■ **TASK TO COMPLETE**
Please rewrite the entries from the line containing "pose: elev=114.7 azim=329.1" down to the end, changing every "dist" to "distance" and leaving everything else the same.

■ **MATERIAL PROVIDED**

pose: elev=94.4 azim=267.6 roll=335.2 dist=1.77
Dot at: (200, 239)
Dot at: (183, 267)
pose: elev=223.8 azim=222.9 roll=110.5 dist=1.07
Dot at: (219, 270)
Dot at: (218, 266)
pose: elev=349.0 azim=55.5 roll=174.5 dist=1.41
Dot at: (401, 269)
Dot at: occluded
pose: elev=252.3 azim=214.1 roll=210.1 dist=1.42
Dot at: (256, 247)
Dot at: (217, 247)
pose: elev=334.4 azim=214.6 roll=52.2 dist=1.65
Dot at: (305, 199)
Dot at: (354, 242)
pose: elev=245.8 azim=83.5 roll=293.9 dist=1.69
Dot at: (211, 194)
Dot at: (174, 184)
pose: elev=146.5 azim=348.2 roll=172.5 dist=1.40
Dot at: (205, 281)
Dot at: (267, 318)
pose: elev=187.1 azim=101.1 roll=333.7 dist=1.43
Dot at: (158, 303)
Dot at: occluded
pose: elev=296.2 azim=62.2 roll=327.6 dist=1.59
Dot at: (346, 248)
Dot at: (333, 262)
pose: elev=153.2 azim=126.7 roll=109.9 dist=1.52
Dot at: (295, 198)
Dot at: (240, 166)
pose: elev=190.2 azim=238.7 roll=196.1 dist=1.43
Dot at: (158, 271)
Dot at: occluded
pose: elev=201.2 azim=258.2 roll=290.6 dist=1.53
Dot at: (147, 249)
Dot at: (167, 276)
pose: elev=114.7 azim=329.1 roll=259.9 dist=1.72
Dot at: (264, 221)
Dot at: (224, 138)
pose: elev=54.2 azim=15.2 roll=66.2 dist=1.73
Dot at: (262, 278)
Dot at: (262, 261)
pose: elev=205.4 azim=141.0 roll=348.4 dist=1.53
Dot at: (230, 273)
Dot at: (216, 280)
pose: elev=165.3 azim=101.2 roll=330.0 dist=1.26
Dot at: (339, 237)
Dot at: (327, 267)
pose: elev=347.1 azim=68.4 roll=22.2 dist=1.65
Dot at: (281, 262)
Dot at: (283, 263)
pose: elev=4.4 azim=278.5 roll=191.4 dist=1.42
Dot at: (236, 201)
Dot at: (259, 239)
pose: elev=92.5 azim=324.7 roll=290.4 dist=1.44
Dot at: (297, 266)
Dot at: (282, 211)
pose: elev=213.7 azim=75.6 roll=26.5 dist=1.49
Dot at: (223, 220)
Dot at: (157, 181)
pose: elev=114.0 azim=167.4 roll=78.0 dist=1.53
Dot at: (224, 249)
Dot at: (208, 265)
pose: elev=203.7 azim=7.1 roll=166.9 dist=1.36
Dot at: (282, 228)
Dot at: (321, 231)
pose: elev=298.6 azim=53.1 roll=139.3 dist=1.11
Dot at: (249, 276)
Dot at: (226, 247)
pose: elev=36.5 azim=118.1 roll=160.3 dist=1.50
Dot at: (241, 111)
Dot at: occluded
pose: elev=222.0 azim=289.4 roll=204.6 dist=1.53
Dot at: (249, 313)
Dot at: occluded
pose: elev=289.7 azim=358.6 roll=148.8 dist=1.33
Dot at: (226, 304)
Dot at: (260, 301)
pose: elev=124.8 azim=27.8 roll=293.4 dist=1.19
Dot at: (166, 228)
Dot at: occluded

■ **TASK SOLUTION**
pose: elev=114.7 azim=329.1 roll=259.9 distance=1.72
Dot at: (264, 221)
Dot at: (224, 138)
pose: elev=54.2 azim=15.2 roll=66.2 distance=1.73
Dot at: (262, 278)
Dot at: (262, 261)
pose: elev=205.4 azim=141.0 roll=348.4 distance=1.53
Dot at: (230, 273)
Dot at: (216, 280)
pose: elev=165.3 azim=101.2 roll=330.0 distance=1.26
Dot at: (339, 237)
Dot at: (327, 267)
pose: elev=347.1 azim=68.4 roll=22.2 distance=1.65
Dot at: (281, 262)
Dot at: (283, 263)
pose: elev=4.4 azim=278.5 roll=191.4 distance=1.42
Dot at: (236, 201)
Dot at: (259, 239)
pose: elev=92.5 azim=324.7 roll=290.4 distance=1.44
Dot at: (297, 266)
Dot at: (282, 211)
pose: elev=213.7 azim=75.6 roll=26.5 distance=1.49
Dot at: (223, 220)
Dot at: (157, 181)
pose: elev=114.0 azim=167.4 roll=78.0 distance=1.53
Dot at: (224, 249)
Dot at: (208, 265)
pose: elev=203.7 azim=7.1 roll=166.9 distance=1.36
Dot at: (282, 228)
Dot at: (321, 231)
pose: elev=298.6 azim=53.1 roll=139.3 distance=1.11
Dot at: (249, 276)
Dot at: (226, 247)
pose: elev=36.5 azim=118.1 roll=160.3 distance=1.50
Dot at: (241, 111)
Dot at: occluded
pose: elev=222.0 azim=289.4 roll=204.6 distance=1.53
Dot at: (249, 313)
Dot at: occluded
pose: elev=289.7 azim=358.6 roll=148.8 distance=1.33
Dot at: (226, 304)
Dot at: (260, 301)
pose: elev=124.8 azim=27.8 roll=293.4 distance=1.19
Dot at: (166, 228)
Dot at: occluded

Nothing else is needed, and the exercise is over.